One thought gave him courage as, springing away to the right, fighting for time to draw a blade, hotly pursued by the panting Spaniard, he rounded a great mahogany tree.

Having drawn his right hand blade, he took a stand in a raised spot offering some slight advantage.

His crafty opponent did not rush him. Instead he attempted to outmaneuver him by springing first to right, then to left, to at last completely circle him.

“You’ll not win by that,” thought Johnny as the blood still pounded at his temples. “That is like boxing.”

This maneuvering gave him time for a few darting thoughts as to how the affair was to end. If he were killed, what then? He hoped his body might be found at once. Madge Kennedy would never consent to the ship’s starting without him, dead or alive. That he knew well enough. He wanted this, his last undertaking, to succeed, wanted it desperately.

“Somehow I must outmaneuver him,” he thought. At once his mind turned to that extra blade.

There was no time for drawing it, for of a sudden his opponent, with blade lifted high, sprang squarely at him. Had Johnny been beneath that blade when it fell, his skull must have been split. With skill acquired as a boxer, he leaped away and the machete, slipping from the Spaniard’s unnerved hand, dropped harmless on the moss.

There was no time for Johnny to seize his opponent’s blade. There was opportunity to draw his left hand blade.
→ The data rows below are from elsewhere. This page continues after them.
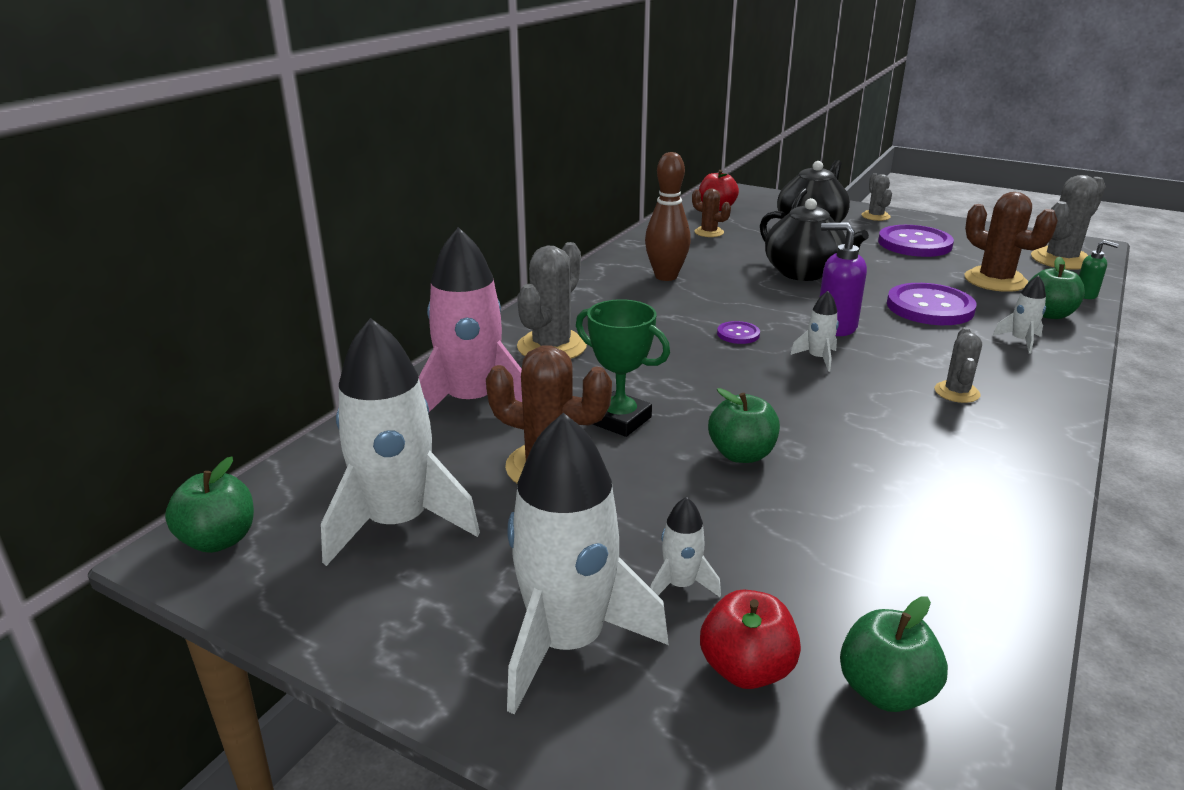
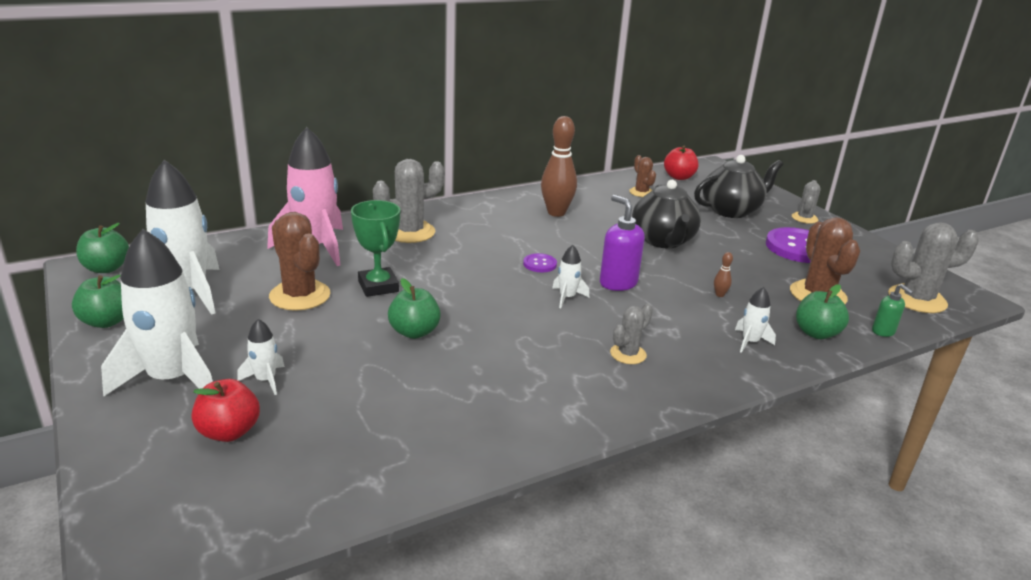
camera: 30 degrees right, 0 degrees up
(885, 691) = (277, 477): green apple -> green apple (106, 321)
(930, 307) = (719, 295): purple button -> brown bowling pin

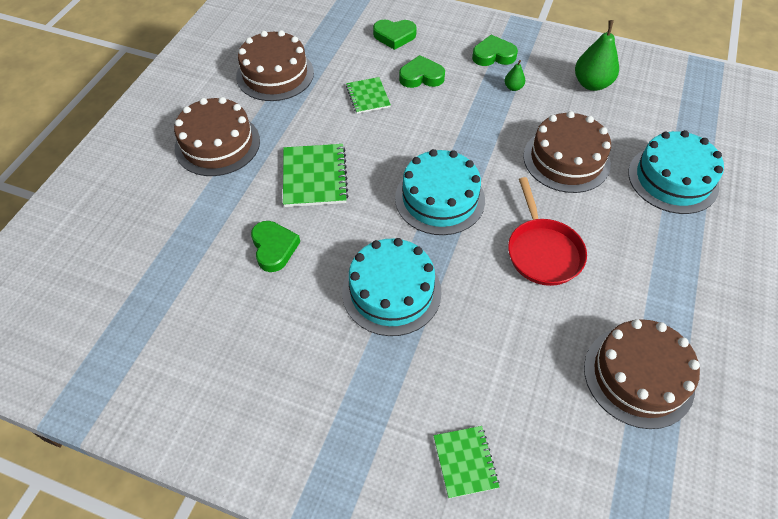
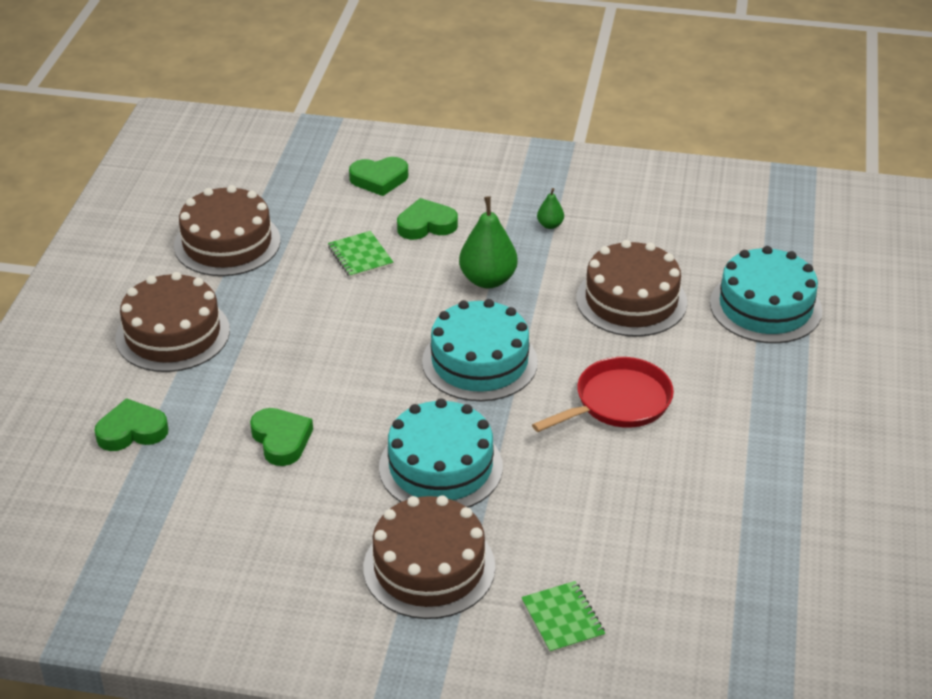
camera: 10 degrees left, 15 degrees down
(315, 177) = (313, 356): green notebook -> none
(493, 55) = (517, 189): green heart -> green heart (132, 431)
(543, 251) = (617, 402): red pan -> red pan turned 105 degrees counterclockwise
(591, 84) = (651, 210): green pear -> green pear (488, 280)
(638, 376) = (748, 512): brown cake -> brown cake (429, 567)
Draw it he did.

The expression on the Spaniard’s dark and angry face as he found himself facing two blades was strange to see. Plainly he was puzzled and nonplussed. He had fought and beyond doubt done for more than one man who, like himself, wielded a single machete. But what of this boy who seemed at home with two?

He wasted little time in thought, but springing with a twisting glide, he attempted to throw Johnny off his guard. In this he was not successful.